Journal: The disease of violence

Thinking about violence as a disease may be not quite common, but it is a thought that has been supported by many sociologists and psychologists. For them, violence is a highly contagious social disease that causes emotional, psychological and physical damage and turns a peaceful person into a hostile one.
The essence of violence is hatred, anger, rage, and the desire of revenge, all caused by an act of wrongful violence internalized by the victim that suffers from this disease. When we allow ourselves to be filled with these emotions in response to a violent attack, they allow the attacker to do more than just cause physical injuries. The attacker then does emotional and psychological damage as well. He or she has destroy the victim's sense of inner tranquility and stability and this type of destruction generally remains long after the physical injuries healed.
The feeling of violence is the self-inflicted destruction of one's inner peace and undoubtedly violence generates more violence. It is a contagious feeling that can be passed to the others as a felling of no sympathy for the victim. Morevor, a violent victim may seek for revenge against the original perpetrator and can be tempted to take out that anger on family members and friends when emotional situations trigger the violent condition.

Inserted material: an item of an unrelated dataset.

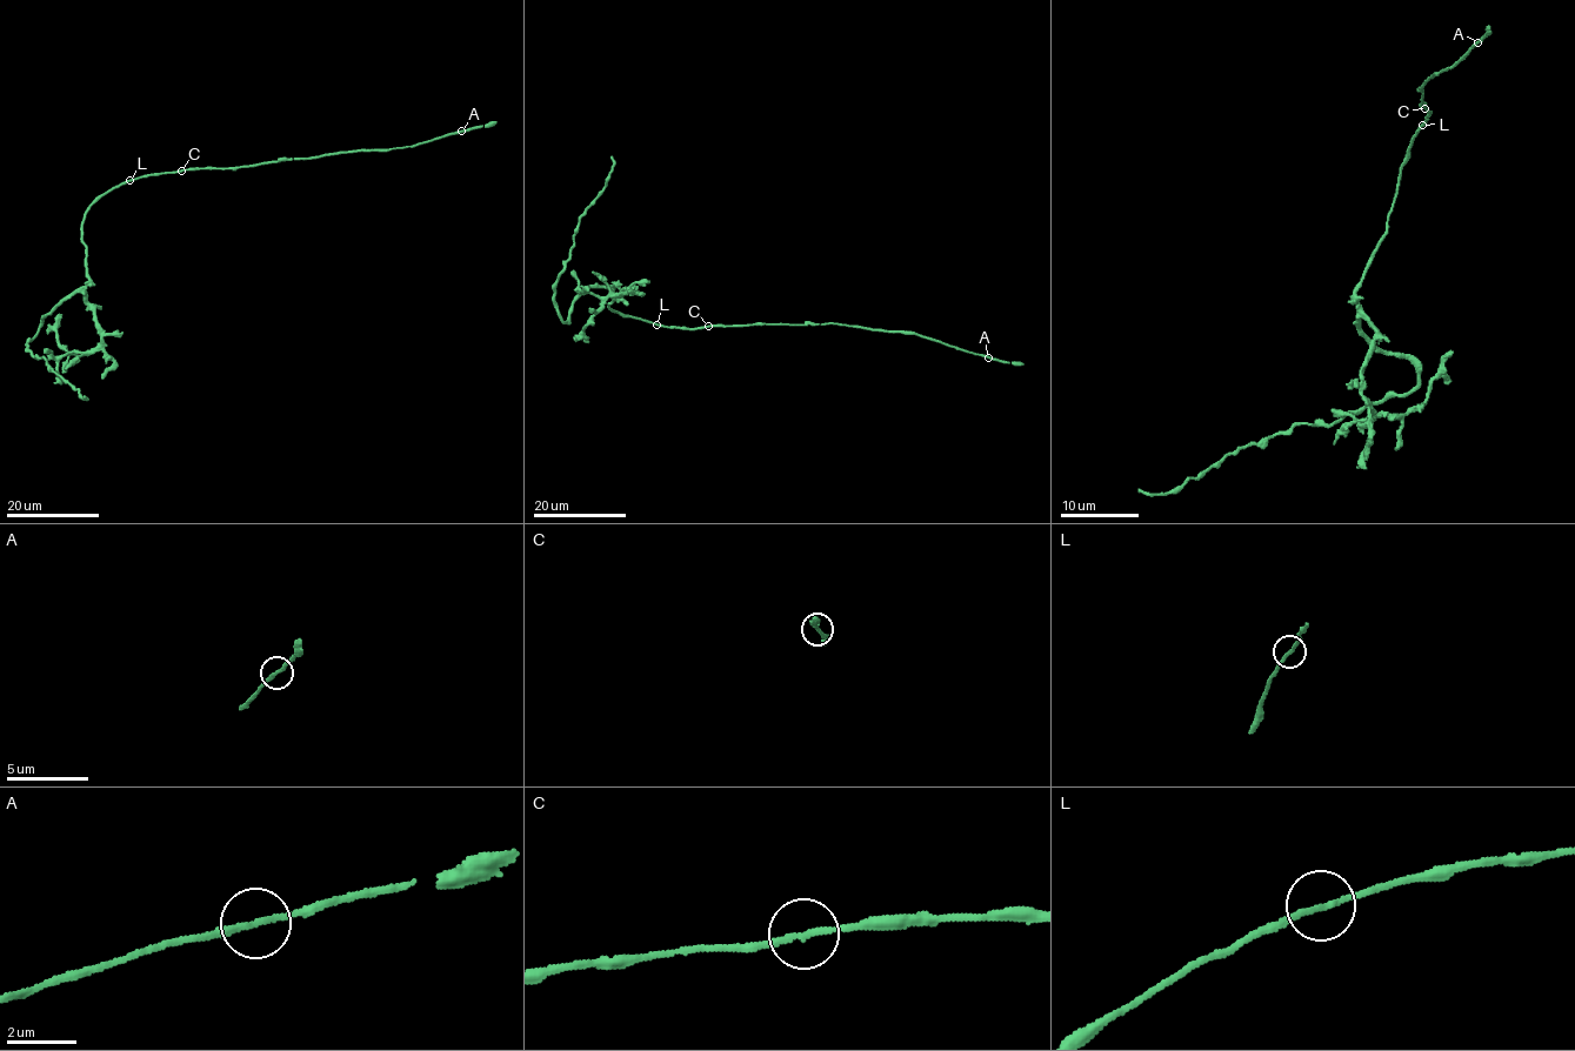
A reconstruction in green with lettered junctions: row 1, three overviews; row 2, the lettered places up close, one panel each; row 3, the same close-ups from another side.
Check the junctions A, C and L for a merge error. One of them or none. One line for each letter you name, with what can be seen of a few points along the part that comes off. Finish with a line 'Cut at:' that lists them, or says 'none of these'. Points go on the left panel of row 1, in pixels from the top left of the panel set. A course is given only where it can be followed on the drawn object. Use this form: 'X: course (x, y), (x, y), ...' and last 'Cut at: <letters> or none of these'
Cut at: none of these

Violent people do not have ample social skills to resolve differences peacefully. And everytime a person commits a violent act, the attacker not only causes damage to the victim but becomes a more violent person as well. Every act of violence, whatever its nature, makes the perpetrator more violent. And the contagious nature of violence is capable of infecting the morally rightous of all sort of people, from a police officer, to a petty offender.
If we can treat violence as a disease, we sholud also try to find a cure for it or al least, promote its prevention. Before seending a message at grate scale to the whole world, we should start to treat violence from orselves, individually. A productive way to react to an act of violence is to have the courage to resist the normal impulse for revenge and punishment and to refrain from allowing anger, hatred, rage and vengeance to destroy one's inner peace. What we need to do, is to have a peacefull attitude towards violence itself.